* DOCUMENT PASSAGE
────────────────
Re: Testing for hardware bug in EHCI controllers

Alan Stern <stern@xxxxxxxxxxxxxxxxxxx> · Mon, 18 Mar 2013 10:59:03 -0400 (EDT)

On Mon, 18 Mar 2013, Noone Nowhere wrote:

> > I can't fix the block count issue.  That's not a bug in the program;
> > it's a bug somewhere else.
> 
> Who can fix it? Should we test another stick?

That depends on where the bug is.  If it is in the stick then testing 
a different brand of flash drive would help.

> >A workaround for the bug has already been submitted to the various
> >stable kernel series.  The workaround may decrease performance slightly
> >for things like large data transfers to/from a mass-storage device.  I
> >haven't tried to measure the effect, and it will be different on
> >different platforms anyway.
> 
> Will UAS(when operational) on 2.0 be affected?

It could well be.

> > Evidently hardware from a large number of vendors is affected by this
> > bug.  You have to wonder if they all got the intellectual property
> > from a common source.
> 
> Or better who copies/steals from whom?

:-)
────────────────
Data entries
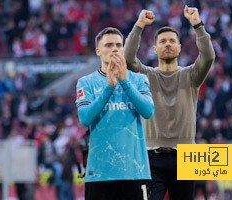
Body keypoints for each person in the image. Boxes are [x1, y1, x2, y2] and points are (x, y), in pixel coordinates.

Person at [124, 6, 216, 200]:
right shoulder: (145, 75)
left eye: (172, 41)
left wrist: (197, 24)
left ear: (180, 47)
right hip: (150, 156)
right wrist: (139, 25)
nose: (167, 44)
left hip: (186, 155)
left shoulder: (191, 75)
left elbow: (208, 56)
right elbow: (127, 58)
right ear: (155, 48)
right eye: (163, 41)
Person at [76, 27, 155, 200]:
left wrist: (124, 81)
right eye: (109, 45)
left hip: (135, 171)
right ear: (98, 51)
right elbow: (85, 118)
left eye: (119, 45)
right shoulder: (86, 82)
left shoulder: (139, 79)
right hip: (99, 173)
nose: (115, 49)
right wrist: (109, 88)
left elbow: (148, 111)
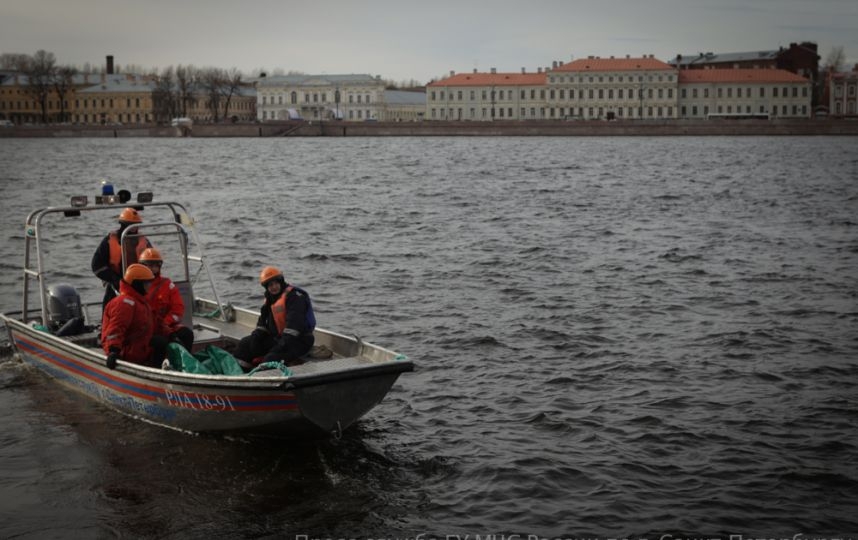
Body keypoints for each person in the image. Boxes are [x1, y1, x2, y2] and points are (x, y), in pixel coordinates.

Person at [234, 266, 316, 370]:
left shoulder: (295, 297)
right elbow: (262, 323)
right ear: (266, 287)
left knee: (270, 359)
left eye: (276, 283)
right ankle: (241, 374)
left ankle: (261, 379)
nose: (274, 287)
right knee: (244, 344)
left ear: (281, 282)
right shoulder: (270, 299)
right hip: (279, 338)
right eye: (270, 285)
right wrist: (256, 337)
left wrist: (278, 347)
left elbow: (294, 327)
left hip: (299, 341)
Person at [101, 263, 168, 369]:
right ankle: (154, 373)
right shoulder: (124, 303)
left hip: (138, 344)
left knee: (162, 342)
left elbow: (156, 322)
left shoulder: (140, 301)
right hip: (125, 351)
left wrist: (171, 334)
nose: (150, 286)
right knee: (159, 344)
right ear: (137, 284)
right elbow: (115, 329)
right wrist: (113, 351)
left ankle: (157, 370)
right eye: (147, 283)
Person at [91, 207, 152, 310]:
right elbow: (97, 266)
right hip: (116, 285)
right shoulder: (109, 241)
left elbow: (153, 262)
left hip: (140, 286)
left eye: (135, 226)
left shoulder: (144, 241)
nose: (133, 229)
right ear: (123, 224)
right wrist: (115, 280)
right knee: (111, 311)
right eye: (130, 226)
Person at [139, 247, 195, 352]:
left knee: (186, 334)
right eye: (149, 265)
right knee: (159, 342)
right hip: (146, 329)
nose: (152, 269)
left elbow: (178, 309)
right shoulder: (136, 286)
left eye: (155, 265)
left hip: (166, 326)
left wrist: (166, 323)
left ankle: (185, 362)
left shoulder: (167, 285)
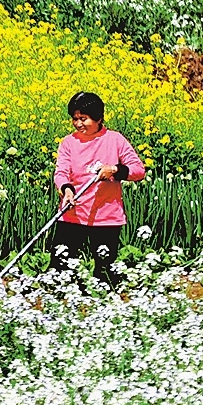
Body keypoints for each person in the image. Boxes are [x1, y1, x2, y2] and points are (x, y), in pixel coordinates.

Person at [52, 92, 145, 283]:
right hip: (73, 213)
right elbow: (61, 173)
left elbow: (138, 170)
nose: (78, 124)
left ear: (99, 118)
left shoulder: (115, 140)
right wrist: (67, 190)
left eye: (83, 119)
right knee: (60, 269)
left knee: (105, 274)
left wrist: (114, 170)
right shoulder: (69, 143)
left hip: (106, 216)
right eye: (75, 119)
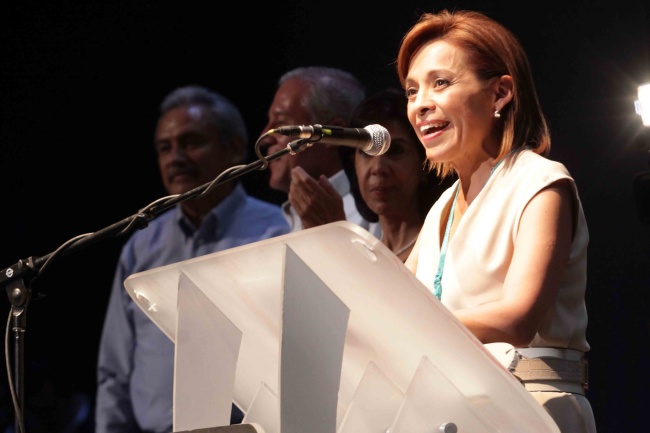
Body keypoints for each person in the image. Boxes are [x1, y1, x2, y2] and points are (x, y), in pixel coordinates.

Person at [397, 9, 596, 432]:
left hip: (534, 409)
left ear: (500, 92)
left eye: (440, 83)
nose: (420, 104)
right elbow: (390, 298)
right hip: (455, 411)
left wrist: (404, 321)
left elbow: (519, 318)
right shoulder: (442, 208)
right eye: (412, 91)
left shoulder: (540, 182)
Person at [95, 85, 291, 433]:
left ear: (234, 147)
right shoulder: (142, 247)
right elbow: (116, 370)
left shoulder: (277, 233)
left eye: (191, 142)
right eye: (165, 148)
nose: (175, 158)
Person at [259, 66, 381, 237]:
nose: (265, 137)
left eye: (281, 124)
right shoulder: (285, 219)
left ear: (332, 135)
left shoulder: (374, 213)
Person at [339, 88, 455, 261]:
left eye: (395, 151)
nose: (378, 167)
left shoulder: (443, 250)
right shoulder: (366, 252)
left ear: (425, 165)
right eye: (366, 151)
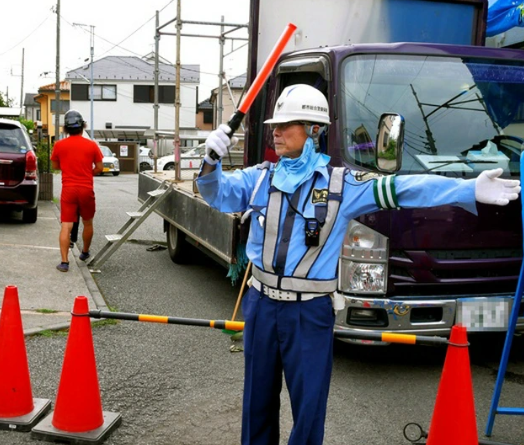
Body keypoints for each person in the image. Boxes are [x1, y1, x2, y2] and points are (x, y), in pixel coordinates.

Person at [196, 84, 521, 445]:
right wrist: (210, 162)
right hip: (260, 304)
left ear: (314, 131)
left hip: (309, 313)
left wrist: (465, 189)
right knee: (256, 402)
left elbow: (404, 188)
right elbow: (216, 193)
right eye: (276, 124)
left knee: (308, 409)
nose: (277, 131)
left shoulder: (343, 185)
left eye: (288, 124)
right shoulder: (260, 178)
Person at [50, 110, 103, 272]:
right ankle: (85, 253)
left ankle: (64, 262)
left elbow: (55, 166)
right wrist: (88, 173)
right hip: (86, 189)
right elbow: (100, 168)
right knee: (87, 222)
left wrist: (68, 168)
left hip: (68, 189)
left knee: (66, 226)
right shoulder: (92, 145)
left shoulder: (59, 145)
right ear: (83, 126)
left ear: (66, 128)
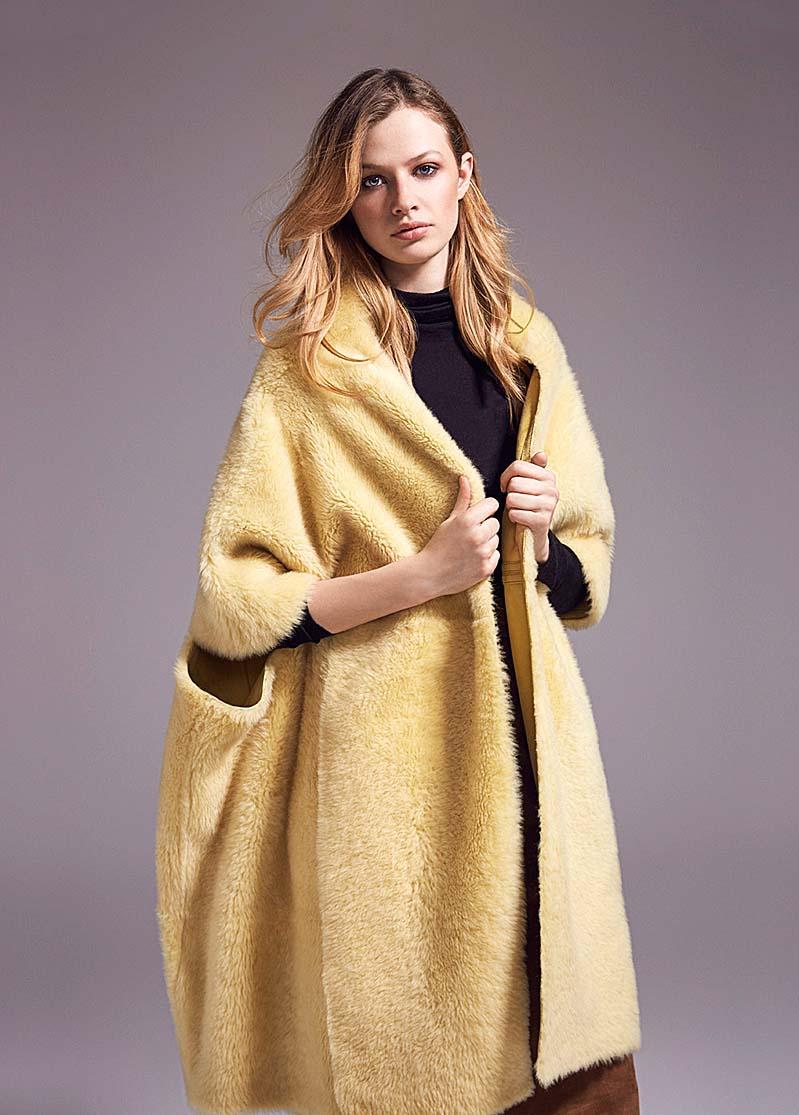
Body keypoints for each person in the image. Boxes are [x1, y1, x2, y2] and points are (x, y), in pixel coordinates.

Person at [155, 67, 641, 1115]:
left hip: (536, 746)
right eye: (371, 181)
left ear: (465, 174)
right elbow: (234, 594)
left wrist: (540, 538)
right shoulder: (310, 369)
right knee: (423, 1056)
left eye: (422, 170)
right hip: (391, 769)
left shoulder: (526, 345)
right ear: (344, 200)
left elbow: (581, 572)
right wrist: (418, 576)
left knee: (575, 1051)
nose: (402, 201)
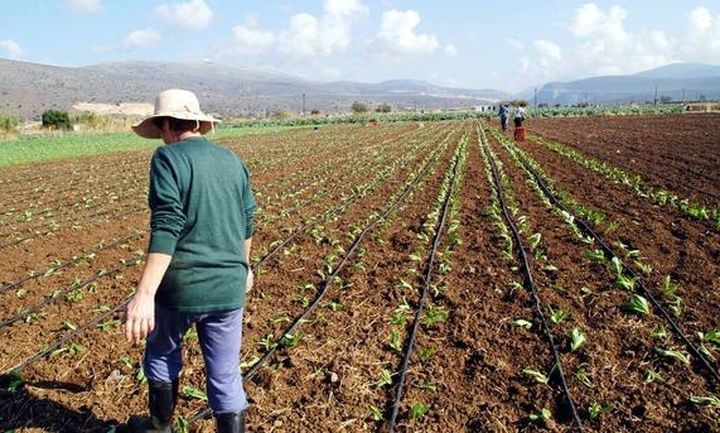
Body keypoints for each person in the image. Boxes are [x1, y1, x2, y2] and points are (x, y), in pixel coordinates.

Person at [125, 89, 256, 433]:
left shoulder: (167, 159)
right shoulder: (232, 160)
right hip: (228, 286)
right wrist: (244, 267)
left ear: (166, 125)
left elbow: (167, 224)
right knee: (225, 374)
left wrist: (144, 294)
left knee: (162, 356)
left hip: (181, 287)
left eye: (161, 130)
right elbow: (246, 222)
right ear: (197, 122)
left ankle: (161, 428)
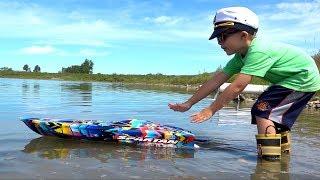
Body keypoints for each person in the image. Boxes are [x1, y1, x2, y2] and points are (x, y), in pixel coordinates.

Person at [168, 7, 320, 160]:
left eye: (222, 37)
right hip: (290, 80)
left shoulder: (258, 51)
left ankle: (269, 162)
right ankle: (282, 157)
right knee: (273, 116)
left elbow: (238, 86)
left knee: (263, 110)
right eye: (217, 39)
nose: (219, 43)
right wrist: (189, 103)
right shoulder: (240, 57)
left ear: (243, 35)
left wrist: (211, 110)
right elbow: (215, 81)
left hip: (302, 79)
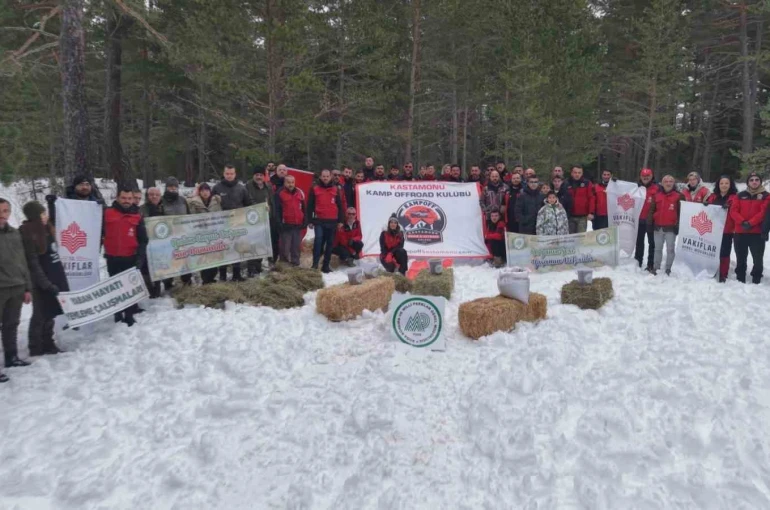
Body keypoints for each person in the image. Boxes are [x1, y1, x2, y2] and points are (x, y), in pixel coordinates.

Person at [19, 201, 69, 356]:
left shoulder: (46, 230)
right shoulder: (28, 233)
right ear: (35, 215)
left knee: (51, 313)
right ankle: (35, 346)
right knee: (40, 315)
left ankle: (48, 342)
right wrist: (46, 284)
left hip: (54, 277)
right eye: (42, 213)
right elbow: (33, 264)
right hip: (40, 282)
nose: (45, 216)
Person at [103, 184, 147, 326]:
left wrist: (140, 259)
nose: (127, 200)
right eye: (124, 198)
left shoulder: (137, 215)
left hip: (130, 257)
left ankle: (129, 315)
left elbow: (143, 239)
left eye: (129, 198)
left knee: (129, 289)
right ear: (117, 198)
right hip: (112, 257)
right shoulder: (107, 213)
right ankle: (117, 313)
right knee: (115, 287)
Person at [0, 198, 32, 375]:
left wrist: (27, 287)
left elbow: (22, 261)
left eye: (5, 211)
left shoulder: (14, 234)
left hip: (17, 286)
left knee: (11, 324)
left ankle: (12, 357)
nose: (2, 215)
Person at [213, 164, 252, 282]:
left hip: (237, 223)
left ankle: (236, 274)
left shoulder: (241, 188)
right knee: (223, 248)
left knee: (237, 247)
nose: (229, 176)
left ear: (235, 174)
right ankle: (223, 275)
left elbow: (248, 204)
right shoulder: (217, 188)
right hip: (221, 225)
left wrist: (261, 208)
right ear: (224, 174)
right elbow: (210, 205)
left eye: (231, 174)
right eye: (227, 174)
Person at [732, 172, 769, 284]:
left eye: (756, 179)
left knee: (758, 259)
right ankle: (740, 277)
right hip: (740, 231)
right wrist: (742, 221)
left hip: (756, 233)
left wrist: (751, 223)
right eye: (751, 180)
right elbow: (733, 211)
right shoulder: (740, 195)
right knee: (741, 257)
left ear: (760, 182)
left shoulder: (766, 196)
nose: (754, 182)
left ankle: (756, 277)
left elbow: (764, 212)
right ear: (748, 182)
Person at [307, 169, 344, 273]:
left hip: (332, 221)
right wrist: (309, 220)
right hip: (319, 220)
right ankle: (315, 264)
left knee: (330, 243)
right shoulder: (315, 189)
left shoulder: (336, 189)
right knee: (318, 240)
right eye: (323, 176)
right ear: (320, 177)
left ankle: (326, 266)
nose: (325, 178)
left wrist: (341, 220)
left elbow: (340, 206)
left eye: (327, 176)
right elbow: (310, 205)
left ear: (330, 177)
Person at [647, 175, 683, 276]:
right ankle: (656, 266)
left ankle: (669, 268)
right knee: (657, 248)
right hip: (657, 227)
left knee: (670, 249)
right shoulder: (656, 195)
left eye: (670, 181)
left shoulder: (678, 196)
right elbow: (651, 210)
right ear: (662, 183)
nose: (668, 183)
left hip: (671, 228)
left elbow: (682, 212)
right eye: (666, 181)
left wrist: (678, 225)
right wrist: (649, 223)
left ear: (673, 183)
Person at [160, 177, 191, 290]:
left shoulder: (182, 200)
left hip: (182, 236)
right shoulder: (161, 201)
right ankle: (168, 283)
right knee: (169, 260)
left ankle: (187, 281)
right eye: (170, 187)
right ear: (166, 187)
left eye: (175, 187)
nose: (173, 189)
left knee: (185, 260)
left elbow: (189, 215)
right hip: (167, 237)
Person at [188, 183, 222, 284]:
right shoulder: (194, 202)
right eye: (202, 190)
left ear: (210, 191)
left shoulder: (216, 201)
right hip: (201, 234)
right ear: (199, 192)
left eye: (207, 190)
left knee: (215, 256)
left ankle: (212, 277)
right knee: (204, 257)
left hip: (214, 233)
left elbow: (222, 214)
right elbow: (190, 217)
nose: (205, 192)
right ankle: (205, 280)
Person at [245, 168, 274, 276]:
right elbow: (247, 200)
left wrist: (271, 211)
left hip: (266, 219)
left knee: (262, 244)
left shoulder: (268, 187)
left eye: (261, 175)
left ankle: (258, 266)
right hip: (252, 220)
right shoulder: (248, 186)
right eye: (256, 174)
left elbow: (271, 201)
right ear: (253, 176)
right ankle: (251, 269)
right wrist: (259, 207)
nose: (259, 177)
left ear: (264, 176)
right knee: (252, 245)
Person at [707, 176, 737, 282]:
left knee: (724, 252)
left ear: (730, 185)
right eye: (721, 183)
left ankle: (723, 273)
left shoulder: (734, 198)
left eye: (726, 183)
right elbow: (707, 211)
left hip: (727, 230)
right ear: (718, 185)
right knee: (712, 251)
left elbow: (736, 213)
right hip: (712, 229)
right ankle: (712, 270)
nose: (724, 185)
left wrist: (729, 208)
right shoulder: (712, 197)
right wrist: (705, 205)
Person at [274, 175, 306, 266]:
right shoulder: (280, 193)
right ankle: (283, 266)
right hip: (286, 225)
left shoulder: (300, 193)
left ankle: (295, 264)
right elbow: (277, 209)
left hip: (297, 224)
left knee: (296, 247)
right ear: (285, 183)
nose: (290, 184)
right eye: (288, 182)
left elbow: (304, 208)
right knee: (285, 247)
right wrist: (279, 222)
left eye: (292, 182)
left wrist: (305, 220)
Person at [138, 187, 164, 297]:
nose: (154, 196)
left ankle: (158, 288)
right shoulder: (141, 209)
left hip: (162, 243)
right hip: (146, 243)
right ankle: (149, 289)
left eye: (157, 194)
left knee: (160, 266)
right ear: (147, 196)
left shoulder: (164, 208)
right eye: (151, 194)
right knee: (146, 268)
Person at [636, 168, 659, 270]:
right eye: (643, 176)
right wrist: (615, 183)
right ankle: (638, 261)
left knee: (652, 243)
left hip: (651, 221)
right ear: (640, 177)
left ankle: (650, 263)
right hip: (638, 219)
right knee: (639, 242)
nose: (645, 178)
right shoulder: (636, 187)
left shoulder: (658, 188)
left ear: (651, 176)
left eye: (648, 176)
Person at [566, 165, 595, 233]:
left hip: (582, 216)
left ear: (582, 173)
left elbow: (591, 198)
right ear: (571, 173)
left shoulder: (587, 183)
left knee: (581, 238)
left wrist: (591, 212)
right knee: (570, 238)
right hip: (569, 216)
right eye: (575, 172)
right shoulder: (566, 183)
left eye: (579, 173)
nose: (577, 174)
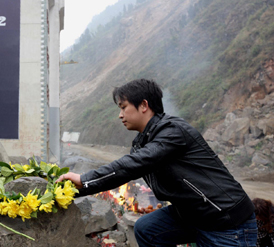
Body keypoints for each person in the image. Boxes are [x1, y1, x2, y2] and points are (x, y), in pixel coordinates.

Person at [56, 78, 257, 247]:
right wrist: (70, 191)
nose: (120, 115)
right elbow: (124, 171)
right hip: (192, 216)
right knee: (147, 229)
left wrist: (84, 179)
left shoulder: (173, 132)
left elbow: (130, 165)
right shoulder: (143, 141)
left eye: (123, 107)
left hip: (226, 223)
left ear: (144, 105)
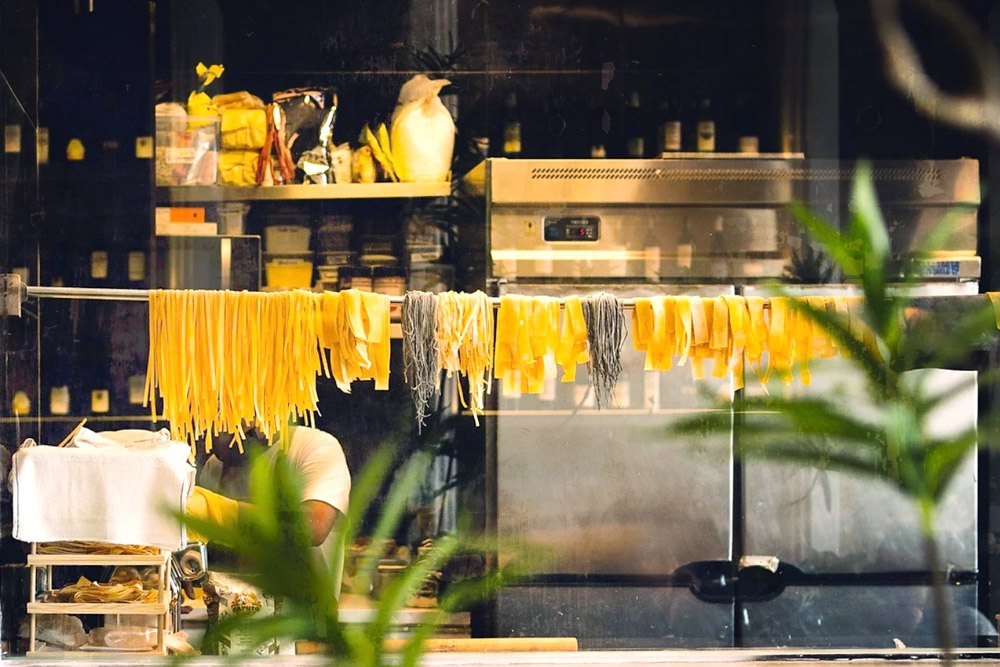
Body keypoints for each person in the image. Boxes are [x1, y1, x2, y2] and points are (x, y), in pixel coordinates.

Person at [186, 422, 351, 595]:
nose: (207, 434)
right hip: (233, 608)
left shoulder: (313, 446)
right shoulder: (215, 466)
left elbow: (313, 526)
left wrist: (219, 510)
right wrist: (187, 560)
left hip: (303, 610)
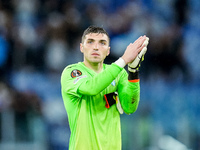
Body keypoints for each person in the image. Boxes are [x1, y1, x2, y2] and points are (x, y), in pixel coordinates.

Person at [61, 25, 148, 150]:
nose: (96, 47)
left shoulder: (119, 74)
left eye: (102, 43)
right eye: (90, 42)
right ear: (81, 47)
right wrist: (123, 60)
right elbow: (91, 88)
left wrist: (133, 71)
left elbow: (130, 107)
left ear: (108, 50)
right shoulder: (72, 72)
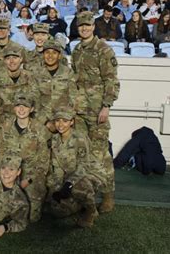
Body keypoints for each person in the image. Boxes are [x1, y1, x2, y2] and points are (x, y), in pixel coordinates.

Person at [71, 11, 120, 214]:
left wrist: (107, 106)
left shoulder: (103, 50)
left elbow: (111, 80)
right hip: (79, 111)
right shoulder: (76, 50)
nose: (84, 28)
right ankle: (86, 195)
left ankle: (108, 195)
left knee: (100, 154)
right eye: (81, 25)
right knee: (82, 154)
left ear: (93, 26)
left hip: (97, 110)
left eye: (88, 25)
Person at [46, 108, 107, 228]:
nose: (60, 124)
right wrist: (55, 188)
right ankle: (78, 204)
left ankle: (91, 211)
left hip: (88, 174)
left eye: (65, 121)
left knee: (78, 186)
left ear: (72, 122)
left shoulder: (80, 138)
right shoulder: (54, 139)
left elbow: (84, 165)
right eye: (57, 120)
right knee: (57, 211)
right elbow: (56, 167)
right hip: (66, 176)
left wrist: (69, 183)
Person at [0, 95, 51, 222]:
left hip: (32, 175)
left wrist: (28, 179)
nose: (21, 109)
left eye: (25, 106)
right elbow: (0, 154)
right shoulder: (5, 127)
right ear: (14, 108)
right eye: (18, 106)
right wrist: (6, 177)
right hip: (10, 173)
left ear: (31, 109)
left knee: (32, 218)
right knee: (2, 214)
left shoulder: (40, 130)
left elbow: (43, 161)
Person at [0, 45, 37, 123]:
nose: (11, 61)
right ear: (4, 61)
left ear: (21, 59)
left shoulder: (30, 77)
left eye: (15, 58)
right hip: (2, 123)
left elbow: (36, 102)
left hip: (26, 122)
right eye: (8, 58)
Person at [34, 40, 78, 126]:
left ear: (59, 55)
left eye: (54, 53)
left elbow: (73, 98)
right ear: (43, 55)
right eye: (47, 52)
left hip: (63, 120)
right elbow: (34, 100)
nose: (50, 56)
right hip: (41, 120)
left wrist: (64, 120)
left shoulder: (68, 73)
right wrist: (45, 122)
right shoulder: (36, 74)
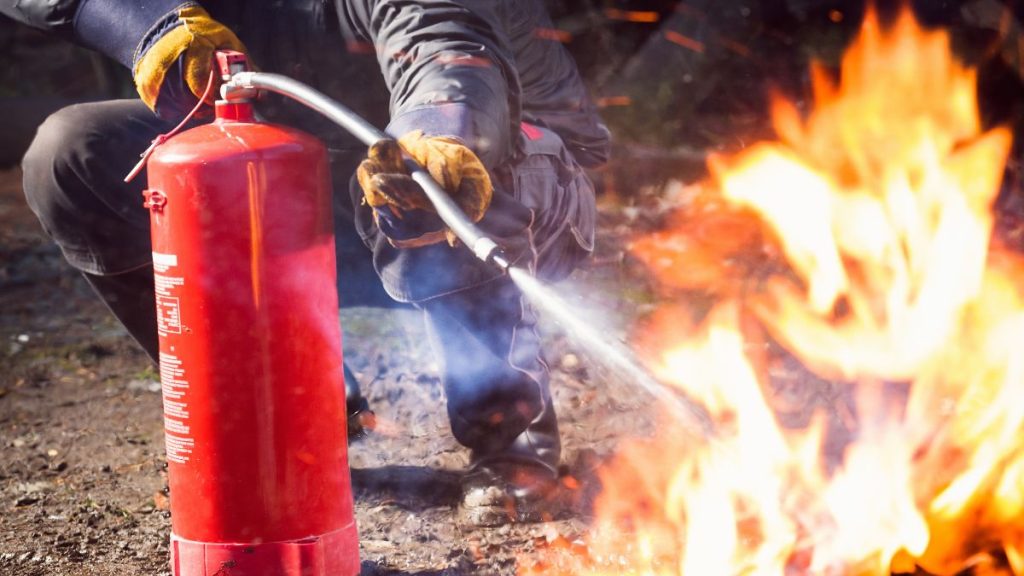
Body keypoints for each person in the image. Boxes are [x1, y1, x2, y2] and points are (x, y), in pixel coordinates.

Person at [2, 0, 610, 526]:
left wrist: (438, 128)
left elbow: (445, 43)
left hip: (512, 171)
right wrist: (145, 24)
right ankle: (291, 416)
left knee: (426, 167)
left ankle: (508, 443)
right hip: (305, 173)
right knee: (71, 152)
────────────────
* EXERCISES TO COMPLETE
1. Set down the passage of the EHCI bug reply word for word, starting with "That depends on" and going on through "2.0 be affected?".
2. In the EHCI bug reply, what kind of activity does the workaround possibly slow down slightly?
3. Using the EHCI bug reply, explain why Alan Stern says he cannot fix the block count issue.
The data entries play no part in the work here.

* RESPONSES TO THE EXERCISE
1.
That depends on where the bug is.  If it is in the stick then testing 
a different brand of flash drive would help.

> >A workaround for the bug has already been submitted to the various
> >stable kernel series.  The workaround may decrease performance slightly
> >for things like large data transfers to/from a mass-storage device.  I
> >haven't tried to measure the effect, and it will be different on
> >different platforms anyway.
> 
> Will UAS(when operational) on 2.0 be affected?

2. Large data transfers to or from a mass-storage device.

3. He says the block count issue is not a bug in the program. The bug is somewhere else.